The site isn’t just about what’s Timely and using Timely. We’ve put a lot of effort in a similar way to Xero and Vend, to really become an information source for the types of businesses we have as customers. So there’s a range of good information on there. If you have people that you know or customers who are in those types of industries: health clinics, beauty salons, those sorts of businesses, there’s probably some stuff on there that they would find interesting to read.

Heather:        Brilliant. Thank you for that. I should also mention two things. You mentioned you have a Twitter handle … as well as the Timely Twitter handle, there’s @Timelylife #Timelylife which is …
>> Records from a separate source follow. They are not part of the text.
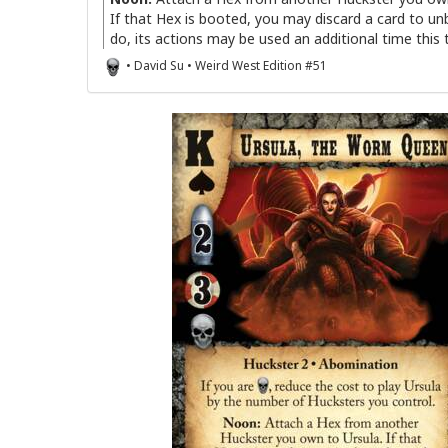
If that Hex is booted, you may discard a card to unb
do, its actions may be used an additional time this 
• David Su • Weird West Edition #51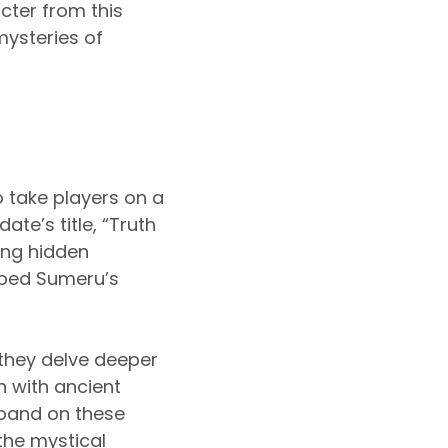
cter from this
mysteries of
o take players on a
te’s title, “Truth
ing hidden
aped Sumeru’s
 they delve deeper
n with ancient
xpand on these
the mystical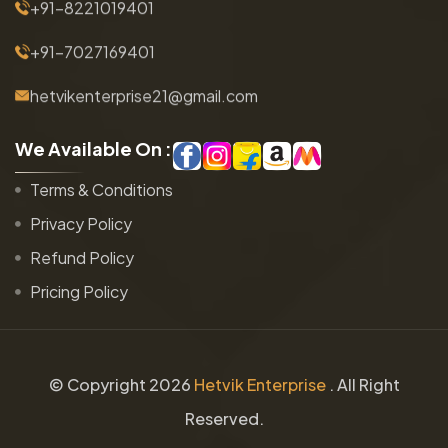
+91-8221019401
+91-7027169401
hetvikenterprise21@gmail.com
W
e
A
v
a
i
l
a
b
l
e
O
n
:
Terms & Conditions
Privacy Policy
Refund Policy
Pricing Policy
© Copyright
2026
Hetvik Enterprise
. All Right
Reserved.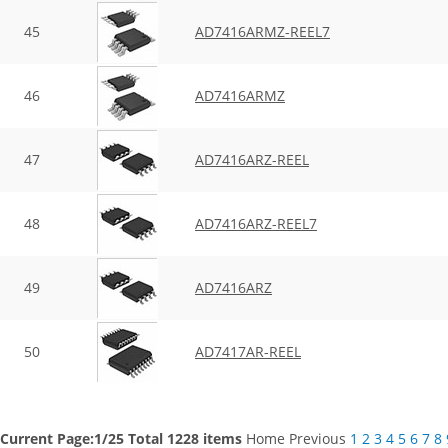
45
AD7416ARMZ-REEL7
46
AD7416ARMZ
47
AD7416ARZ-REEL
48
AD7416ARZ-REEL7
49
AD7416ARZ
50
AD7417AR-REEL
Current Page:1/25 Total 1228 items
Home
Previous
1
2
3
4
5
6
7
8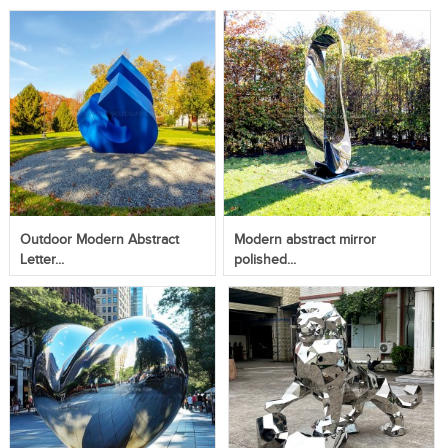
Outdoor Modern Abstract
Modern abstract mirror
Letter...
polished...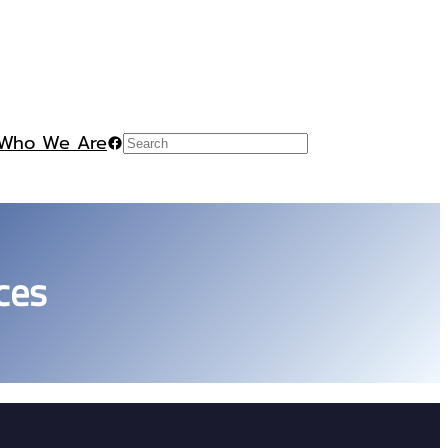
Who We Are
Facebook
Search
ces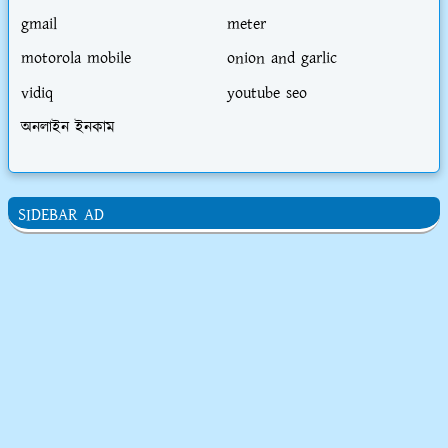
gmail
meter
motorola mobile
onion and garlic
vidiq
youtube seo
অনলাইন ইনকাম
SIDEBAR AD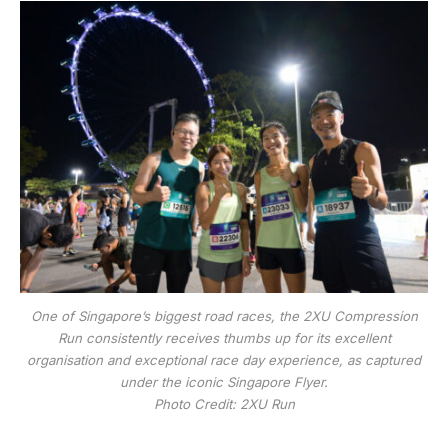
One of Singapore’s biggest road races, the 2XU Compression
Run consistently receives thumbs up for its excellent
organisation and exceptional race day experience, as captured
under the iconic Singapore Flyer.
Photo Credit: 2XU Run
Ryan:              We do, yes.

Heather:        A showcase of the work/life balance that Timely really has a good vision about. While you keep mentioning the health and beauty industry, I know that I’ve interviewed and spoken with another accountant who runs a big accounting practice, and he has Timely in place and it worked really well for him. He said it was massive for him too. So for the accountants, because I’m sure a lot of accountants and bookkeepers are listening into this, it works really well in your industry as well.

I only have a small number of bookings because of the way I work but it pays for itself in seconds. I’d encourage you to have a look into it. Thank you so much Ryan for speaking with us today and sharing your insights. People are really going to benefit from this session. Really appreciate you being on the show.

Ryan:              You’re welcome. Thank you very much for having me.